Der Thron der Welt
An dem kann sich keiner vorbeischleichen.»
Snorri und der Zimmermann machten sich mit den Dechseln an die Arbeit. Sie bearbeiteten die Bretter so, dass sie in das Loch zwischen den Schiffsplanken eingefügt werden konnten. Die Planken waren nicht gleichbleibend dick, zwei Zoll an der Wasserlinie, und bis zum Dollbord verjüngten sie sich auf den halben Durchmesser. Raul sah den beiden zu und zuckte dabei einige Male merklich zusammen, bis Snorri ihm seine Dechsel zuwarf. «Versuch’s doch selbst, wenn du glaubst, du kannst es besser.»
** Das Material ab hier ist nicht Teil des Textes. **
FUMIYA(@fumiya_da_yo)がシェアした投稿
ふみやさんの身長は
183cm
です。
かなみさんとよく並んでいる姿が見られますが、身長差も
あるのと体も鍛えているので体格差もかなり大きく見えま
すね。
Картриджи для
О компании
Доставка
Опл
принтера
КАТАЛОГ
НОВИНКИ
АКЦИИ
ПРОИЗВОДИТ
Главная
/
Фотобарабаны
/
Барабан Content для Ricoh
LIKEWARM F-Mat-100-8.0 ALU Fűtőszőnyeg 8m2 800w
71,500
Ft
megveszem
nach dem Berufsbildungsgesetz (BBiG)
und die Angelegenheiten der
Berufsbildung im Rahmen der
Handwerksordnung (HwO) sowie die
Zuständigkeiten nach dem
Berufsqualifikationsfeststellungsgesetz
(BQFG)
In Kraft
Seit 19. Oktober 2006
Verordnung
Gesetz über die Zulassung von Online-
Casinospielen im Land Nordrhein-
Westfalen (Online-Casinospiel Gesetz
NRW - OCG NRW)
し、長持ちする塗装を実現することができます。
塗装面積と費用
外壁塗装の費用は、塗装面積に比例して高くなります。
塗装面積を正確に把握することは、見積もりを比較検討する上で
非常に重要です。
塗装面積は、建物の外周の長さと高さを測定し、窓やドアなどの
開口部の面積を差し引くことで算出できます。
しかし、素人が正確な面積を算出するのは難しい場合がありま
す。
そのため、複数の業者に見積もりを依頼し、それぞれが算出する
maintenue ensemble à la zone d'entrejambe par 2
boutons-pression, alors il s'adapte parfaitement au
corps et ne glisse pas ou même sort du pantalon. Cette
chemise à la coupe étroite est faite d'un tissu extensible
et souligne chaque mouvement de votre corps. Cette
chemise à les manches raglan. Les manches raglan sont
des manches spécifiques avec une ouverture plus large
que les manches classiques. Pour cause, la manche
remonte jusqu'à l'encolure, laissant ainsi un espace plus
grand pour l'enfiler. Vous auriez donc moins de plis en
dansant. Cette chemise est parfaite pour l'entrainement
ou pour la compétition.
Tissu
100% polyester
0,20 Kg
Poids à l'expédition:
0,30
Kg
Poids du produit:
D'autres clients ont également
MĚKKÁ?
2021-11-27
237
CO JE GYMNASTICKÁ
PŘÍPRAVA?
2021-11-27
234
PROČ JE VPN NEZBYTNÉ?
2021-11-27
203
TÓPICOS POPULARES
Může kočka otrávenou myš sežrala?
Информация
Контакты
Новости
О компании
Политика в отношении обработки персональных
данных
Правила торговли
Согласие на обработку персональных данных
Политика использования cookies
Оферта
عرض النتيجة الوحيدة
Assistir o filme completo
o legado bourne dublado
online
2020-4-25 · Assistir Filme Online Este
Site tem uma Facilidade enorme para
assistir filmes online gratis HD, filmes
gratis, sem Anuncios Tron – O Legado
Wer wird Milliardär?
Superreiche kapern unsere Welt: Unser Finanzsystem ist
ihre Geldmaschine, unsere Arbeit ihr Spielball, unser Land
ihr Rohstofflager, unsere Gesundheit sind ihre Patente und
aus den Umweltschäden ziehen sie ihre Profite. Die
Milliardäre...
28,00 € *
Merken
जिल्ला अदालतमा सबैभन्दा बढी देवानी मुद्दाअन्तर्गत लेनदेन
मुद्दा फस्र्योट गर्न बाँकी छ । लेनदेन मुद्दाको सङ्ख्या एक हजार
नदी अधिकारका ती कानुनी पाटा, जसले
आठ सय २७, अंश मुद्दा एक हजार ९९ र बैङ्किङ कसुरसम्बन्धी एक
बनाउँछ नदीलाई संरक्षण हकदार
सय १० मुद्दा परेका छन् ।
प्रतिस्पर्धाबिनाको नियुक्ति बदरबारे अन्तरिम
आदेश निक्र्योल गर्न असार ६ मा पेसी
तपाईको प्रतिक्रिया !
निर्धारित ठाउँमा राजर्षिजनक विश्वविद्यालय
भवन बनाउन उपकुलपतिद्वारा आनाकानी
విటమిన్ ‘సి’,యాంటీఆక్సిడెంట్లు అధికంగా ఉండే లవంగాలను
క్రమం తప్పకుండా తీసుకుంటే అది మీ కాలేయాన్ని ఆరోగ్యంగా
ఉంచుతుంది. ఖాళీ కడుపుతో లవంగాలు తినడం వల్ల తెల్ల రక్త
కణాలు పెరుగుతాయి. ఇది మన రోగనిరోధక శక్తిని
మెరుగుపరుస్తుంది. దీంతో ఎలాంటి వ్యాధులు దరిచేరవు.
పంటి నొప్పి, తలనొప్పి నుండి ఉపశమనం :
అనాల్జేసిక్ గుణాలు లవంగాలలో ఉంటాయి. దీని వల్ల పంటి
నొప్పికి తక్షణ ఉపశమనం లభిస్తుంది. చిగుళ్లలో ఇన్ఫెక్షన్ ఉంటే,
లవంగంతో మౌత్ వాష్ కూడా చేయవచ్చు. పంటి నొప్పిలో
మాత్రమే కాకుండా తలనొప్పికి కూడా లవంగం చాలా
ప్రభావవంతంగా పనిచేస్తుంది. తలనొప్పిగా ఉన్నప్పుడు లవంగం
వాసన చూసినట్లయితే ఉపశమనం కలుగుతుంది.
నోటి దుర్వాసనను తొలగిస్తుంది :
Raul nahm die Dechsel. «Aus dem Weg, du hässlicher Heide.» Er stellte sich über eine Planke, machte eine paar Probeschwünge mit der Dechsel und begann dann so sauber Späne abzuschlagen, als hätte er einen Hobel in der Hand.
«Das machst du nich zum ersten Mal.»
Raul spuckte aus. «Ich hab schon fast alles gemacht. Und manches sogar zweimal. Und dreimal nachts mit deiner Schwester.»
Um die Bretter der Krümmung der Querträger anzupassen, mussten sie in einer Holzkammer in Dampf erhitzt werden, bis sie sich biegen ließen. Heros Aufgabe dabei war, das Feuer unter dem Kessel in Gang zu halten, aus dem der Wasserdampf aufstieg. Nachdem sie die Bretter passend für das Loch zurechtgesägt hatten, schrägten die Zimmerleute die Enden ab, damit diese genau mit den vorhandenen Planken zusammengefügt werden konnten. Als die Plankenenden bündig abschlossen, verbanden sie die Hölzer mit Nieten und Metallplatten, die zuvor über einem Kohlefeuer rotglühend erhitzt und mit einer Mischung aus Teer, Leinöl und Terpentin überzogen worden waren. Richard kümmerte sich um den Kessel, in dem die Mischung siedete, und hatte außerdem die Aufgabe, die Planken mit dem Wasserschutz zu bestreichen.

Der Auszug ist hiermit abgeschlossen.